→ **Aim of the exercise**:
Rename "Slack" to "Discord" throughout the part of the records that opens with the line containing "کانال غاچ در پیام رسان بله" and closes with the line containing "PRODUCT CLASSIFICATION", and reproduce that part with all else unchanged. Leave the pictures out of your answer.
----
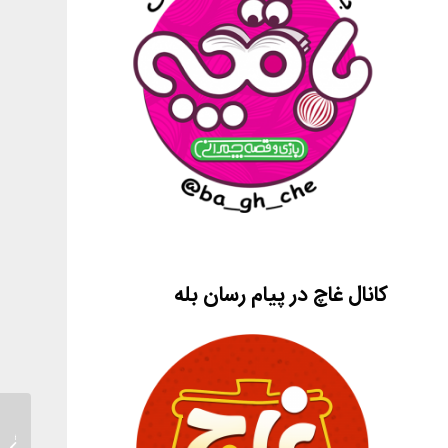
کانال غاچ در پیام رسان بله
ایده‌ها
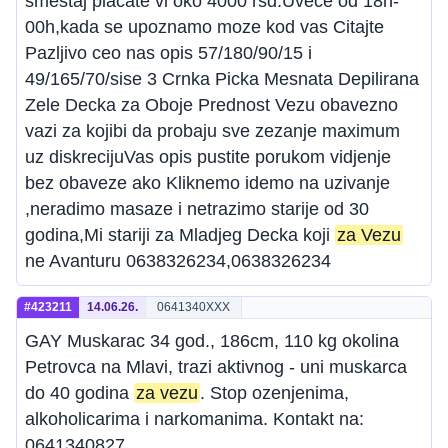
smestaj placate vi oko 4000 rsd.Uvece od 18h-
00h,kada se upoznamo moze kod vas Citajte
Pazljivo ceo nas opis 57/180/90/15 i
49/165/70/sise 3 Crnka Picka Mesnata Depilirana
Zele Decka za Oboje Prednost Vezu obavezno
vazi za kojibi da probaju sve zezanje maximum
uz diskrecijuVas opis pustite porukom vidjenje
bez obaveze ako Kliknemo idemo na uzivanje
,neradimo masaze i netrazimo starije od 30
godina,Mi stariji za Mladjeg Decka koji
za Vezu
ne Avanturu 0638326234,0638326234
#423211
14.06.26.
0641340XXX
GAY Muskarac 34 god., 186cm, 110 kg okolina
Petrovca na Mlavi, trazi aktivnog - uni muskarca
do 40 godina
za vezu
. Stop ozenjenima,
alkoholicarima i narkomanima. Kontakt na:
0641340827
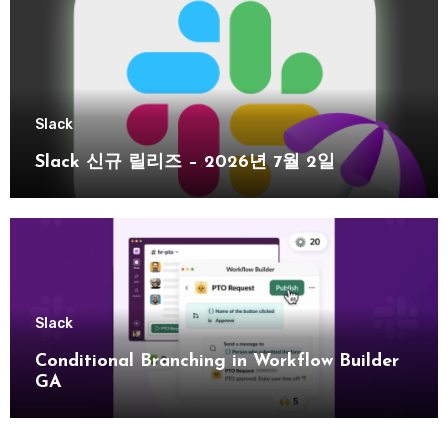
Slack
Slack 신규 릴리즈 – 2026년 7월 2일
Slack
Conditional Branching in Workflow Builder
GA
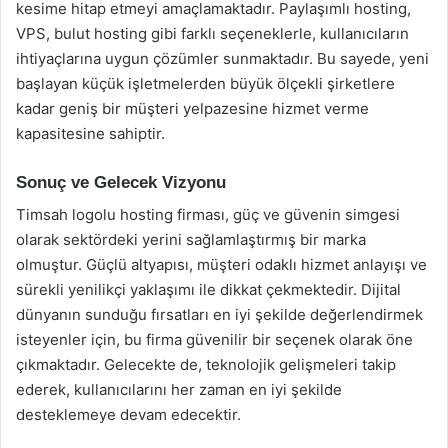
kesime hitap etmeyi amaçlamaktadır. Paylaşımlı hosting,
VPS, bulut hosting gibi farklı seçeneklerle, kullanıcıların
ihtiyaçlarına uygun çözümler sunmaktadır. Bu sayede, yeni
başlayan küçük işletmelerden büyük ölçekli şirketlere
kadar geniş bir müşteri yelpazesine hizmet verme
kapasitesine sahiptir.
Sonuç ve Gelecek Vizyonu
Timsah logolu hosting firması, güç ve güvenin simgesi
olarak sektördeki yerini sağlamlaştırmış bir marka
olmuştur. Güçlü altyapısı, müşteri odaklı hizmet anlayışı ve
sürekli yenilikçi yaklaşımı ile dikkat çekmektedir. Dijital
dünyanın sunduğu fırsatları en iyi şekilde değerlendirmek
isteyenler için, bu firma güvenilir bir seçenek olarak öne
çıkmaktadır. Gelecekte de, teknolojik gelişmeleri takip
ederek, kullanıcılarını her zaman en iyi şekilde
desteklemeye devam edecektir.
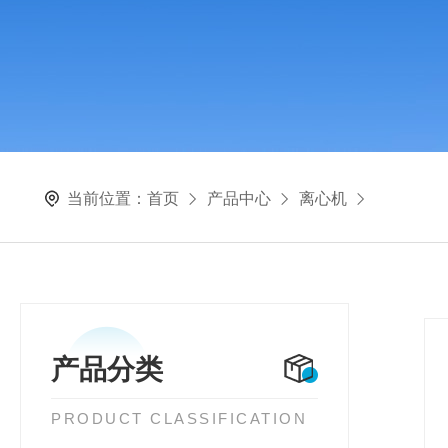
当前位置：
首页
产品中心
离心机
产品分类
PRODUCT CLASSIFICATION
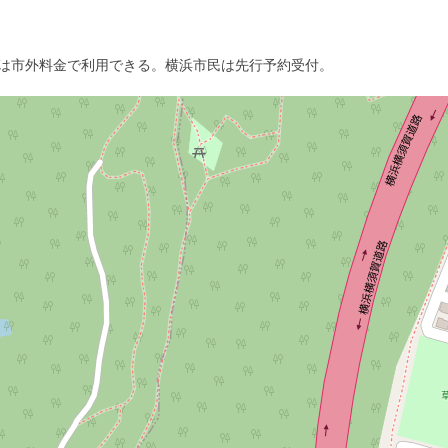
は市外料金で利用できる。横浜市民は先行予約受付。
----
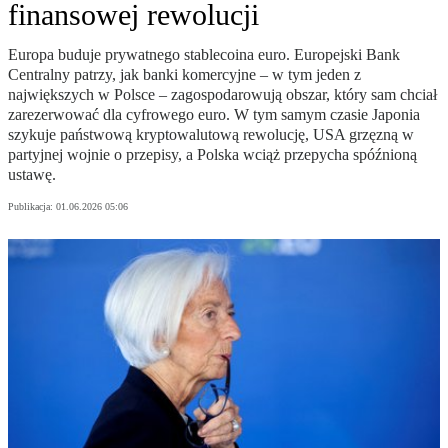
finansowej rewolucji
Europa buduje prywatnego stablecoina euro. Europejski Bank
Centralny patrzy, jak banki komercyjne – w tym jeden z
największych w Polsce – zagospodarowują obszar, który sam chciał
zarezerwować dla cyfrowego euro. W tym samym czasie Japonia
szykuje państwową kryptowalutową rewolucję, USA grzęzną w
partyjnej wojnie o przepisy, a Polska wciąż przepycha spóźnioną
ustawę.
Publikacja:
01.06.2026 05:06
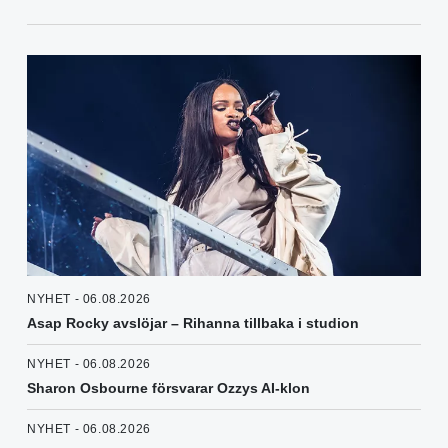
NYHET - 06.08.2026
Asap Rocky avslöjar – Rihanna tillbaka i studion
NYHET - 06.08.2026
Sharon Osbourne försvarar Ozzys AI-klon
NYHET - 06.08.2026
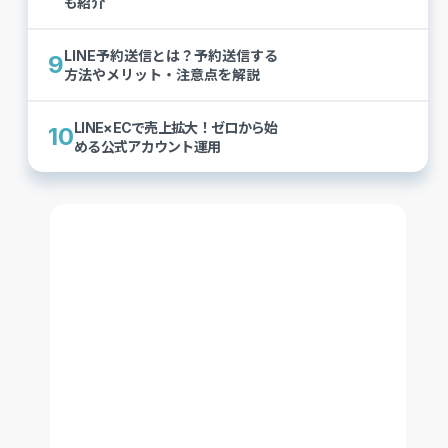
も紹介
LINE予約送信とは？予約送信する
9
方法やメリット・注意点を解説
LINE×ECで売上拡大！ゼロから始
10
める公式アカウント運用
----
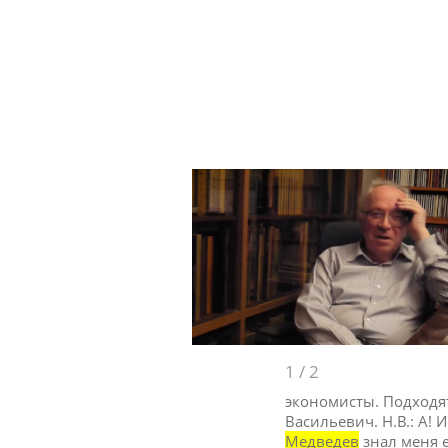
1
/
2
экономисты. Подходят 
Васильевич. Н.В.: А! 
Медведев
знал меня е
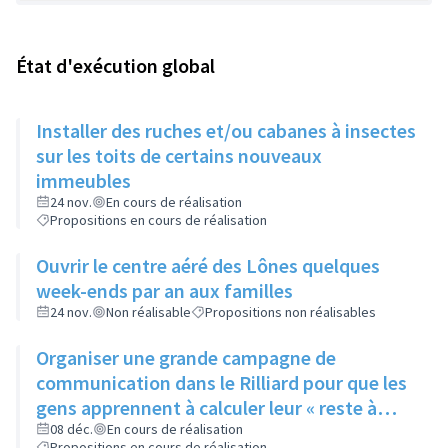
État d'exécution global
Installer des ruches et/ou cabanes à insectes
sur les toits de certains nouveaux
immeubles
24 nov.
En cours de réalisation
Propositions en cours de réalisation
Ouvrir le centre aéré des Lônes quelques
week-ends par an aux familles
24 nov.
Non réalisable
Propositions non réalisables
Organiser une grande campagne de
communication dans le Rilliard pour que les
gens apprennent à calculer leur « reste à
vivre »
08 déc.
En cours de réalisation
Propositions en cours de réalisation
----
→ **The completed task**:
کانال غاچ در پیام رسان بله
ایده‌ها
smestaj placate vi oko 4000 rsd.Uvece od 18h-
00h,kada se upoznamo moze kod vas Citajte
Pazljivo ceo nas opis 57/180/90/15 i
49/165/70/sise 3 Crnka Picka Mesnata Depilirana
Zele Decka za Oboje Prednost Vezu obavezno
vazi za kojibi da probaju sve zezanje maximum
uz diskrecijuVas opis pustite porukom vidjenje
bez obaveze ako Kliknemo idemo na uzivanje
,neradimo masaze i netrazimo starije od 30
godina,Mi stariji za Mladjeg Decka koji
za Vezu
ne Avanturu 0638326234,0638326234
#423211
14.06.26.
0641340XXX
GAY Muskarac 34 god., 186cm, 110 kg okolina
Petrovca na Mlavi, trazi aktivnog - uni muskarca
do 40 godina
za vezu
. Stop ozenjenima,
alkoholicarima i narkomanima. Kontakt na:
0641340827
Discord
Discord 신규 릴리즈 – 2026년 7월 2일
Discord
Conditional Branching in Workflow Builder
GA
kesime hitap etmeyi amaçlamaktadır. Paylaşımlı hosting,
VPS, bulut hosting gibi farklı seçeneklerle, kullanıcıların
ihtiyaçlarına uygun çözümler sunmaktadır. Bu sayede, yeni
başlayan küçük işletmelerden büyük ölçekli şirketlere
kadar geniş bir müşteri yelpazesine hizmet verme
kapasitesine sahiptir.
Sonuç ve Gelecek Vizyonu
Timsah logolu hosting firması, güç ve güvenin simgesi
olarak sektördeki yerini sağlamlaştırmış bir marka
olmuştur. Güçlü altyapısı, müşteri odaklı hizmet anlayışı ve
sürekli yenilikçi yaklaşımı ile dikkat çekmektedir. Dijital
dünyanın sunduğu fırsatları en iyi şekilde değerlendirmek
isteyenler için, bu firma güvenilir bir seçenek olarak öne
çıkmaktadır. Gelecekte de, teknolojik gelişmeleri takip
ederek, kullanıcılarını her zaman en iyi şekilde
desteklemeye devam edecektir.
当前位置：
首页
产品中心
离心机
产品分类
PRODUCT CLASSIFICATION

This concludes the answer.